### Task item
What you return must be the lines from the first one below through the one containing "using a slider.", exactly and with pictures excluded.

Content starts

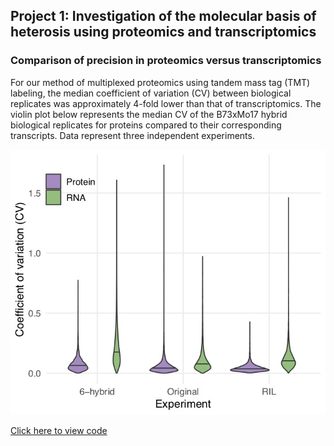 ## Project 1: Investigation of the molecular basis of heterosis using proteomics and transcriptomics
### Comparison of precision in proteomics versus transcriptomics

For our method of multiplexed proteomics using tandem mass tag (TMT) labeling, the median coefficient of variation (CV) between biological replicates was approximately 4-fold lower than that of transcriptomics. The violin plot below represents the median CV of the B73xMo17 hybrid biological replicates for proteins compared to their corresponding transcripts. Data represent three independent experiments.

<img src="images/CV.jpg?raw=true"/>

[Click here to view code](https://github.com/devonbirdseye/HeterosisManuscript/blob/master/DataAnalyses.Rmd)
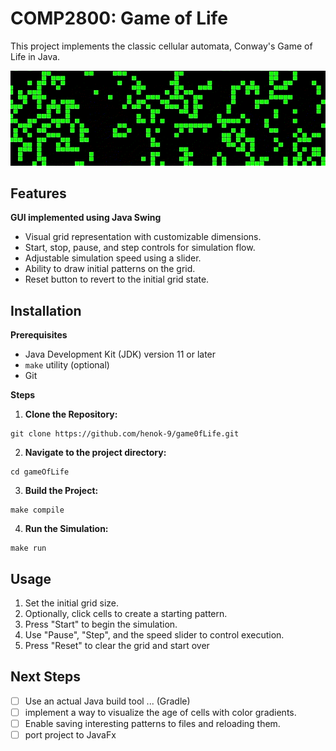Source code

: # COMP2800: Game of Life

This project implements the classic cellular automata, Conway's Game of Life in Java. 

![header](assets/header.gif)


## Features

**GUI implemented using Java Swing**
* Visual grid representation with customizable dimensions.
* Start, stop, pause, and step controls for simulation flow.
* Adjustable simulation speed using a slider.
* Ability to draw initial patterns on the grid.
* Reset button to revert to the initial grid state.

	
## Installation

**Prerequisites**

* Java Development Kit (JDK) version 11 or later
* `make` utility (optional)
* Git 

**Steps**

1. **Clone the Repository:**
```shell
git clone https://github.com/henok-9/game0fLife.git
```

2. **Navigate to the project directory:**
```shell
cd gameOfLife
```

3. **Build the Project:**
```shell
make compile
```

4. **Run the Simulation:**
```shell
make run
```


## Usage

1. Set the initial grid size.
2. Optionally, click cells to create a starting pattern.
3. Press "Start" to begin the simulation.
4. Use "Pause", "Step", and the speed slider to control execution.
5. Press "Reset" to clear the grid and start over

## Next Steps 

- [ ] Use an actual Java build tool ... (Gradle)
- [ ] implement a way to visualize the age of cells with color gradients. 
- [ ] Enable saving interesting patterns to files and reloading them. 
- [ ] port project to JavaFx 
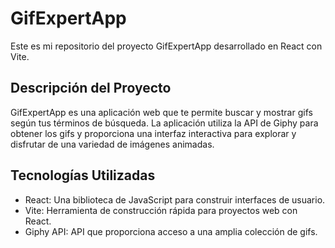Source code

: # GifExpertApp

Este es mi repositorio del proyecto GifExpertApp desarrollado en React con Vite.

## Descripción del Proyecto

GifExpertApp es una aplicación web que te permite buscar y mostrar gifs según tus términos de búsqueda. La aplicación utiliza la API de Giphy para obtener los gifs y proporciona una interfaz interactiva para explorar y disfrutar de una variedad de imágenes animadas.

## Tecnologías Utilizadas

- React: Una biblioteca de JavaScript para construir interfaces de usuario.
- Vite: Herramienta de construcción rápida para proyectos web con React.
- Giphy API: API que proporciona acceso a una amplia colección de gifs.

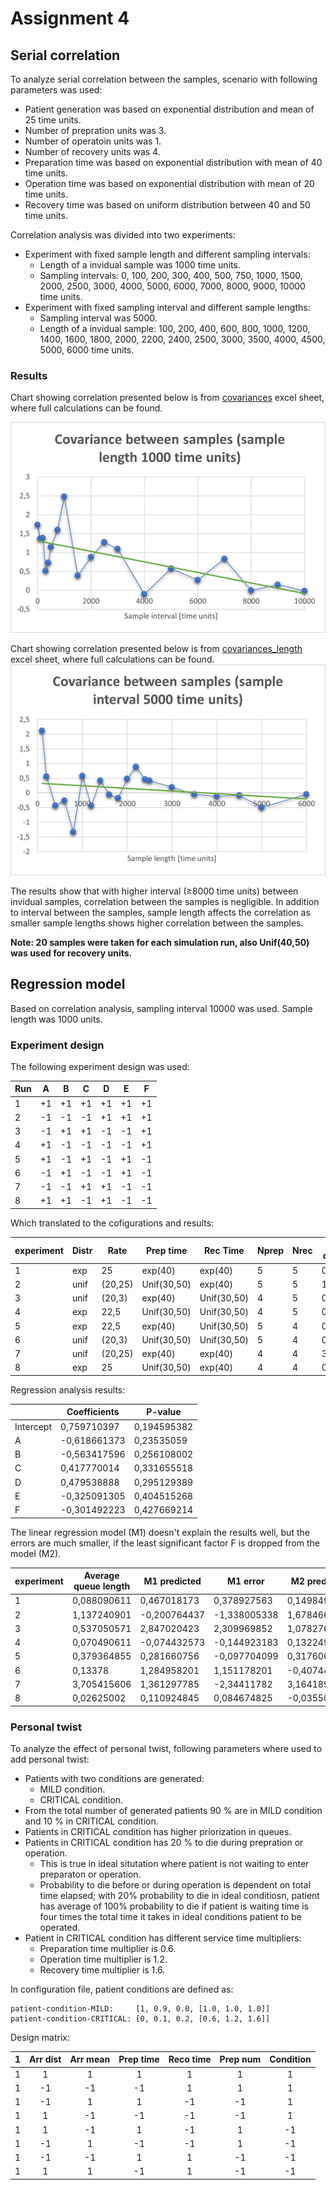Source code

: # Assignment 4

## Serial correlation

To analyze serial correlation between the samples, scenario with following parameters was used:  
- Patient generation was based on exponential distribution and mean of 25 time units.
- Number of prepration units was 3.
- Number of operatoin units was 1.
- Number of recovery units was 4.
- Preparation time was based on exponential distribution with mean of 40 time units.
- Operation time was based on exponential distribution with mean of 20 time units.
- Recovery time was based on uniform distribution between 40 and 50 time units.

Correlation analysis was divided into two experiments:
- Experiment with fixed sample length and different sampling intervals:
  - Length of a invidual sample was 1000 time units.
  - Sampling intervals: 0, 100, 200, 300, 400, 500, 750, 1000, 1500, 2000, 2500, 3000, 4000, 5000, 6000, 7000, 8000, 9000, 10000 time units.
- Experiment with fixed sampling interval and different sample lengths:
  - Sampling interval was 5000.
  - Length of a invidual sample: 100, 200, 400, 600, 800, 1000, 1200, 1400, 1600, 1800, 2000, 2200, 2400, 2500, 3000, 3500, 4000, 4500, 5000, 6000 time units. 

### Results
Chart showing correlation presented below is from [covariances](covariances.xlsx) excel sheet, where full calculations can be found. 

![Correlation](./correlation_sample_interval.png)

Chart showing correlation presented below is from [covariances_length](covariances-length.xlsx) excel sheet, where full calculations can be found. 
![Correlation](./correlation_sample_length.png)

The results show that with higher interval (≥8000 time units) between invidual samples, correlation between the samples is negligible. In addition to interval between the samples, sample length affects the correlation as smaller sample lengths shows higher correlation between the samples.

**Note: 20 samples were taken for each simulation run, also Unif(40,50) was used for recovery units.**

## Regression model

Based on correlation analysis, sampling interval 10000 was used. Sample length was 1000 units.

### Experiment design

The following experiment design was used:

Run |  A |  B |  C |  D | E  |  F |
----|----|----|----|----|----|----|
 1  | +1 | +1 | +1 | +1 | +1 | +1 |
 2  | -1 | -1 | -1 | +1 | +1 | +1 |
 3  | -1 | +1 | +1 | -1 | -1 | +1 |
 4  | +1 | -1 | -1 | -1 | -1 | +1 |
 5  | +1 | -1 | +1 | -1 | +1 | -1 |
 6  | -1 | +1 | -1 | -1 | +1 | -1 |
 7  | -1 | -1 | +1 | +1 | -1 | -1 |
 8  | +1 | +1 | -1 | +1 | -1 | -1 |

Which translated to the cofigurations and results:

experiment | Distr | Rate    | Prep time   | Rec Time    | Nprep | Nrec | Average queue length | Variance    |
---------- | ----- | ------- | ----------- | ----------- | ----- | ---- | -------------------- | ----------- |
         1 | exp   | 25      | exp(40)     | exp(40)     | 5     | 5    | 0,088090611          | 0,024595261 |
         2 | unif  | (20,25) | Unif(30,50) | exp(40)     | 5     | 5    | 1,137240901          | 9,820077854 |
         3 | unif  | (20,3)  | exp(40)     | Unif(30,50) | 4     | 5    | 0,537050571          | 2,235847939 |
         4 | exp   | 22,5    | Unif(30,50) | Unif(30,50) | 4     | 5    | 0,070490611          | 0,007657008 |
         5 | exp   | 22,5    | exp(40)     | Unif(30,50) | 5     | 4    | 0,379364855          | 0,284393736 |
         6 | unif  | (20,3)  | Unif(30,50) | Unif(30,50) | 5     | 4    | 0,13378              | 0,438886436 |
         7 | unif  | (20,25) | exp(40)     | exp(40)     | 4     | 4    | 3,705415606          | 26,78830475 |
         8 | exp   | 25      | Unif(30,50) | exp(40)     | 4     | 4    | 0,02625002           | 0,000995825 |

Regression analysis results:

|            |   Coefficients | P-value     |
|----------- | -------------- | ----------- |
   Intercept |  0,759710397   | 0,194595382 |
           A | -0,618661373   | 0,23535059  |
           B | -0,563417596   | 0,256108002 |
           C |  0,417770014   | 0,331655518 |
           D |  0,479538888   | 0,295129389 |
           E | -0,325091305   | 0,404515268 |
           F | -0,301492223   | 0,427669214 |

The linear regression model (M1) doesn't explain the results well, but the errors are much smaller, if  the least
significant factor F is dropped from the model (M2).

experiment | Average queue length | M1 predicted| M1 error     | M2 predicted | M2 error     |
---------- | -------------------- | ----------- | ------------ |------------- | ------------ |
         1 | 0,088090611          | 0,467018173 |  0,378927563 |  0,149849024 |  0,061758413 |
         2 | 1,137240901          |-0,200764437 | -1,338005338 |  1,678466934 |  0,541226034 |
         3 | 0,537050571          | 2,847020423 |  2,309969852 |  1,078276604 |  0,541226034 |
         4 | 0,070490611          |-0,074432573 | -0,144923183 |  0,132249024 |  0,061758413 |
         5 | 0,379364855          | 0,281660756 | -0,097704099 |  0,317606441 | -0,061758413 |
         6 | 0,13378              | 1,284958201 |  1,151178201 | -0,407446034 | -0,541226034 |
         7 | 3,705415606          | 1,361297785 | -2,34411782  |  3,164189572 | -0,541226034 |
         8 | 0,02625002           | 0,110924845 |  0,084674825 | -0,035508393 | -0,061758413 |

### Personal twist

To analyze the effect of personal twist, following parameters where used to add personal twist:
- Patients with two conditions are generated:
  - MILD condition.
  - CRITICAL condition.
- From the total number of generated patients 90 % are in MILD condition and 10 % in CRITICAL condition.
- Patients in CRITICAL condition has higher priorization in queues.
- Patients in CRITICAL condition has 20 % to die during prepration or operation.
  - This is true in ideal situtation where patient is not waiting to enter preparaton or operation.
  - Probability to die before or during operation is dependent on total time elapsed; with 20% probability to die in ideal conditiosn, patient has average of 100% probability to die if patient is waiting time is four times the total time it takes in ideal conditions patient to be operated.
- Patient in CRITICAL condition has different service time multipliers:
  - Preparation time multiplier is 0.6.
  - Operation time multiplier is 1.2.
  - Recovery time multiplier is 1.6.
  
In configuration file, patient conditions are defined as:
```
patient-condition-MILD:     [1, 0.9, 0.0, [1.0, 1.0, 1.0]]
patient-condition-CRITICAL: [0, 0.1, 0.2, [0.6, 1.2, 1.6]]
```
Design matrix:

| 1 | Arr dist  | Arr mean  | Prep time | Reco time | Prep num | Condition  |
|:-:|:---------:|:---------:|:---------:|:---------:|:--------:|:----------:|
| 1 |  1   |  1   |  1   |  1   |  1   |   1   |
| 1 | -1   | -1   | -1   |  1   |  1   |   1   |
| 1 | -1   |  1   |  1   | -1   | -1   |   1   |
| 1 |  1   | -1   | -1   | -1   | -1   |   1   |
| 1 |  1   | -1   |  1   | -1   |  1   |  -1   |
| 1 | -1   |  1   | -1   | -1   |  1   |  -1   |
| 1 | -1   | -1   |  1   |  1   | -1   |  -1   |
| 1 |  1   |  1   | -1   |  1   | -1   |  -1   |

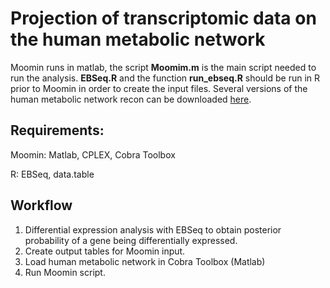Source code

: # Projection of transcriptomic data on the human metabolic network

Moomin runs in matlab, the script **Moomim.m** is the main script needed to run the analysis.
**EBSeq.R** and the function **run_ebseq.R** should be run in R prior to Moomin in order to create the input files.
Several versions of the human metabolic network recon can be downloaded [here](https://www.vmh.life/#downloadview).

## Requirements: 
Moomin: Matlab, CPLEX, Cobra Toolbox

R: EBSeq, data.table

## Workflow
1. Differential expression analysis with EBSeq to obtain posterior probability of a gene being differentially expressed.
2. Create output tables for Moomin input.
3. Load human metabolic network in Cobra Toolbox (Matlab)
4. Run Moomin script.
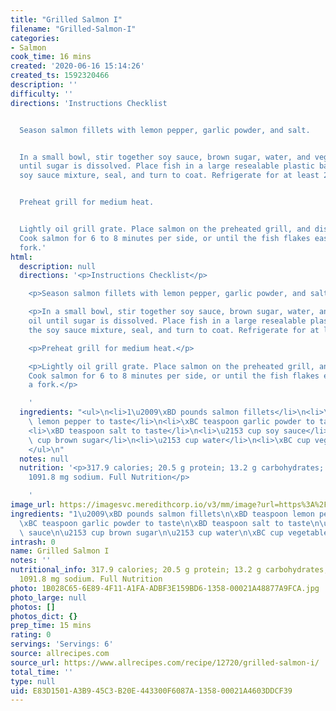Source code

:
 ```yaml
---
title: "Grilled Salmon I"
filename: "Grilled-Salmon-I"
categories:
- Salmon
cook_time: 16 mins
created: '2020-06-16 15:14:26'
created_ts: 1592320466
description: ''
difficulty: ''
directions: 'Instructions Checklist


  Season salmon fillets with lemon pepper, garlic powder, and salt.


  In a small bowl, stir together soy sauce, brown sugar, water, and vegetable oil
  until sugar is dissolved. Place fish in a large resealable plastic bag with the
  soy sauce mixture, seal, and turn to coat. Refrigerate for at least 2 hours.


  Preheat grill for medium heat.


  Lightly oil grill grate. Place salmon on the preheated grill, and discard marinade.
  Cook salmon for 6 to 8 minutes per side, or until the fish flakes easily with a
  fork.'
html:
  description: null
  directions: '<p>Instructions Checklist</p>

    <p>Season salmon fillets with lemon pepper, garlic powder, and salt.</p>

    <p>In a small bowl, stir together soy sauce, brown sugar, water, and vegetable
    oil until sugar is dissolved. Place fish in a large resealable plastic bag with
    the soy sauce mixture, seal, and turn to coat. Refrigerate for at least 2 hours.</p>

    <p>Preheat grill for medium heat.</p>

    <p>Lightly oil grill grate. Place salmon on the preheated grill, and discard marinade.
    Cook salmon for 6 to 8 minutes per side, or until the fish flakes easily with
    a fork.</p>

    '
  ingredients: "<ul>\n<li>1\u2009\xBD pounds salmon fillets</li>\n<li>\xBD teaspoon\
    \ lemon pepper to taste</li>\n<li>\xBC teaspoon garlic powder to taste</li>\n\
    <li>\xBD teaspoon salt to taste</li>\n<li>\u2153 cup soy sauce</li>\n<li>\u2153\
    \ cup brown sugar</li>\n<li>\u2153 cup water</li>\n<li>\xBC cup vegetable oil</li>\n\
    </ul>\n"
  notes: null
  nutrition: '<p>317.9 calories; 20.5 g protein; 13.2 g carbohydrates; 55.8 mg cholesterol;
    1091.8 mg sodium. Full Nutrition</p>

    '
image_url: https://imagesvc.meredithcorp.io/v3/mm/image?url=https%3A%2F%2Fimages.media-allrecipes.com%2Fuserphotos%2F800839.jpg&w=568&h=380&c=sc&poi=face&q=85
ingredients: "1\u2009\xBD pounds salmon fillets\n\xBD teaspoon lemon pepper to taste\n\
  \xBC teaspoon garlic powder to taste\n\xBD teaspoon salt to taste\n\u2153 cup soy\
  \ sauce\n\u2153 cup brown sugar\n\u2153 cup water\n\xBC cup vegetable oil"
intrash: 0
name: Grilled Salmon I
notes: ''
nutritional_info: 317.9 calories; 20.5 g protein; 13.2 g carbohydrates; 55.8 mg cholesterol;
  1091.8 mg sodium. Full Nutrition
photo: 1B028C65-6E89-4F11-A1FA-ADBF3E159BD6-1358-00021A48877A9FCA.jpg
photo_large: null
photos: []
photos_dict: {}
prep_time: 15 mins
rating: 0
servings: 'Servings: 6'
source: allrecipes.com
source_url: https://www.allrecipes.com/recipe/12720/grilled-salmon-i/
total_time: ''
type: null
uid: E83D1501-A3B9-45C3-B20E-443300F6087A-1358-00021A4603DDCF39
---
```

Content ends

### Task solution
 ## Project 1: Investigation of the molecular basis of heterosis using proteomics and transcriptomics
### Comparison of precision in proteomics versus transcriptomics

For our method of multiplexed proteomics using tandem mass tag (TMT) labeling, the median coefficient of variation (CV) between biological replicates was approximately 4-fold lower than that of transcriptomics. The violin plot below represents the median CV of the B73xMo17 hybrid biological replicates for proteins compared to their corresponding transcripts. Data represent three independent experiments.

<img src="images/CV.jpg?raw=true"/>

[Click here to view code](https://github.com/devonbirdseye/HeterosisManuscript/blob/master/DataAnalyses.Rmd)
Source code

: # COMP2800: Game of Life

This project implements the classic cellular automata, Conway's Game of Life in Java. 

![header](assets/header.gif)


## Features

**GUI implemented using Java Swing**
* Visual grid representation with customizable dimensions.
* Start, stop, pause, and step controls for simulation flow.
* Adjustable simulation speed using a slider.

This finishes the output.